Each day heralds a new technological advance—right now, the seismic vibrations over Apple’s rumored “tablet” are as intense as any approaching earthquake—even if the result is not intended as a cure for cancer, but rather as a spur to eat up more of our free time.
Each day, like the last, more films, more books, more music and art appear, threatening to collide like speeding cars merging onto a Los Angeles freeway. When there is so little in the rest of the country (jobs, homes, optimism), how come there is so much art? If the artist has any responsibility, it is to make work that is worthwhile.
In Kansas City, the Charlotte Street Foundation Awards have, since 1997, been watchmen for talent that may be widely recognized (Lester Goldman and Ken Ferguson) or under-recognized (Jennifer Field) but ready to be exposed to a wider audience.
The Kansas City Filmmakers Jubilee, which Fred Andews organized in 1996 and has overseen as it expanded into an annual (and national) festival. It continues to prove that ready-and-willing filmmakers will take a layover in the Midwest between flights from the Palm Springs’ festival to Tribeca’s in New York.
Yet it is all-too-easy to continue the same path year after year. One can applaud choices while wishing for even further-out, obscure and eclectic choices; the audience does not always have to be satisfied like consumers in a Chrysler car lot.

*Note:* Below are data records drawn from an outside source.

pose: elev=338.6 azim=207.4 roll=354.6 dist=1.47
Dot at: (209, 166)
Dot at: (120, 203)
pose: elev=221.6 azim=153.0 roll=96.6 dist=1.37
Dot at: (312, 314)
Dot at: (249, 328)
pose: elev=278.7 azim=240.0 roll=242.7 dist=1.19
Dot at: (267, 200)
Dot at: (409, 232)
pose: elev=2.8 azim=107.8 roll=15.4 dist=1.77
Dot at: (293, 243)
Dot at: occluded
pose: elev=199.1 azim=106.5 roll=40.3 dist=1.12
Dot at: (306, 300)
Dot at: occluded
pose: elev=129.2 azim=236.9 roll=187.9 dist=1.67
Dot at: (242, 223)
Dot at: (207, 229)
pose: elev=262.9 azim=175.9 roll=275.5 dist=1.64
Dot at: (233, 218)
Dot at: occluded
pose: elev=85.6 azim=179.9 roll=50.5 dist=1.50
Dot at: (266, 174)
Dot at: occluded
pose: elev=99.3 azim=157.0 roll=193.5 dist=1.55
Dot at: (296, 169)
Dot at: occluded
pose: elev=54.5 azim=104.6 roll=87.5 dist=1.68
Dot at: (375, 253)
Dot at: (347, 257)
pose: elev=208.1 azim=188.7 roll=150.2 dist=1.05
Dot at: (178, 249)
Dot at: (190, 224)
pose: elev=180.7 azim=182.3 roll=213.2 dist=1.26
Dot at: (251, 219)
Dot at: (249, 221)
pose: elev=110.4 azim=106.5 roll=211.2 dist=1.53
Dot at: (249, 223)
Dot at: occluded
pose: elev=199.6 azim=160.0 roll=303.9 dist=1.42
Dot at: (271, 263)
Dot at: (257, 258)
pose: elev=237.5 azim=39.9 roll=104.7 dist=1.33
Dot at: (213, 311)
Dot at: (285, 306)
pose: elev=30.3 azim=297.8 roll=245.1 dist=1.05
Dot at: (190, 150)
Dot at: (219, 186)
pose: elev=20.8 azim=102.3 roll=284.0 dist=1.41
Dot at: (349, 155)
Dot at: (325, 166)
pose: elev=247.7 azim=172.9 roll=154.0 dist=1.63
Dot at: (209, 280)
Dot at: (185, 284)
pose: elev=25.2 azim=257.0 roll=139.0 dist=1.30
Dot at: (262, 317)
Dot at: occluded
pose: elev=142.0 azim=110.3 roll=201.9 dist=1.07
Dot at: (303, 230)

With so much coming in, it is important to get out of the house: creative artists, much as theatre directors (the Kansas City Repertory Theatre’s Artistic Director Eric Rosen) and theatre owners (say, the Tivoli Cinemas’ Jerry Harrington) need to produce works which can be set apart.
Rosen’s selections for the Rep over the past two years have been big, lavish, sometimes outsize productions (such as Mary Zimmerman’s “The Arabian Nights” and “Into the Woods”)—not the usual fare, or work easily encapsulated in a “YouTube” video or viewed on an iPhone. Sometimes, with art, one just has to be there.
So if Jerry Harrington is willing to bring classic movies like “Casablanca”, “Duck Soup” and “Some Like It Hot” back to the big screen in the Tivoli’s “Movie and a Meal Weekend Matinee” series, it is the audience’s responsibility to take note. Our society is movie-centric: even when most of the usual stuff is unwatchable, much less memorable.
The Tivoli’s mission, like the Film Forum’s in New York, is to bring a little film history into the conversation. There are so many mainstream theatres pattering on with unrelenting feet—all showing the same three or four movies—that one hopes there is still interest and curiosity about movies when they mattered. Arts organizations, like creative working individuals, are only as good as their best days.
Here’s hoping artists who have been unduly neglected will get a second chance, and curators and gallery owners will lead rather than follow. It is a tough time, a terrible time, for something as essential yet as frivolous as art. But it is always a tough time when one is an artist.
The Fifties soured hundreds of men and women on tradition; out of their distaste for the same, Jack Kerouac broke through writing his novel “On the Road,” while the Alabama disc jockey Sam Phillips started his Memphis Recording Service, which included his own Sun Record label and such performers as Johnny Cash and Elvis Presley. The past decade has basked in the arts in an efflorescence not seen since the Sixties, though more recently it was about money more than the work. Here’s hoping artists will work first and ask (money) questions later.
At the same time, the audiences for the arts in Kansas City must lead in their own ways, rather than be content to follow. Too many of the “First Friday” crowds have become the aesthetic equivalent of Chiefs’ fans tailgating before a game. The mingling is great; the art, though, has been lost in the crowd.
One Crossroads District gallery person said they would like to close on First Fridays given the mess and the Times-Square-like foot traffic to nowhere, but it would give out the wrong message. It is the same as talking during a movie or texting during a meal; the audience has become the art.
A New Year always looks good: one can anticipate exhibitions at the Nelson-Atkins, for example, particularly its reworked Egyptian Art Wing; expect surprises from the Harriman-Jewell musical series; and Robert Stewart’s effort in undertaking the continuing Midwest Poets Series at Rockhurst University; and good works provided by The Writers Place.
Art in Kansas City is never snowed under. It only takes effort to find what one is looking for—or isn’t.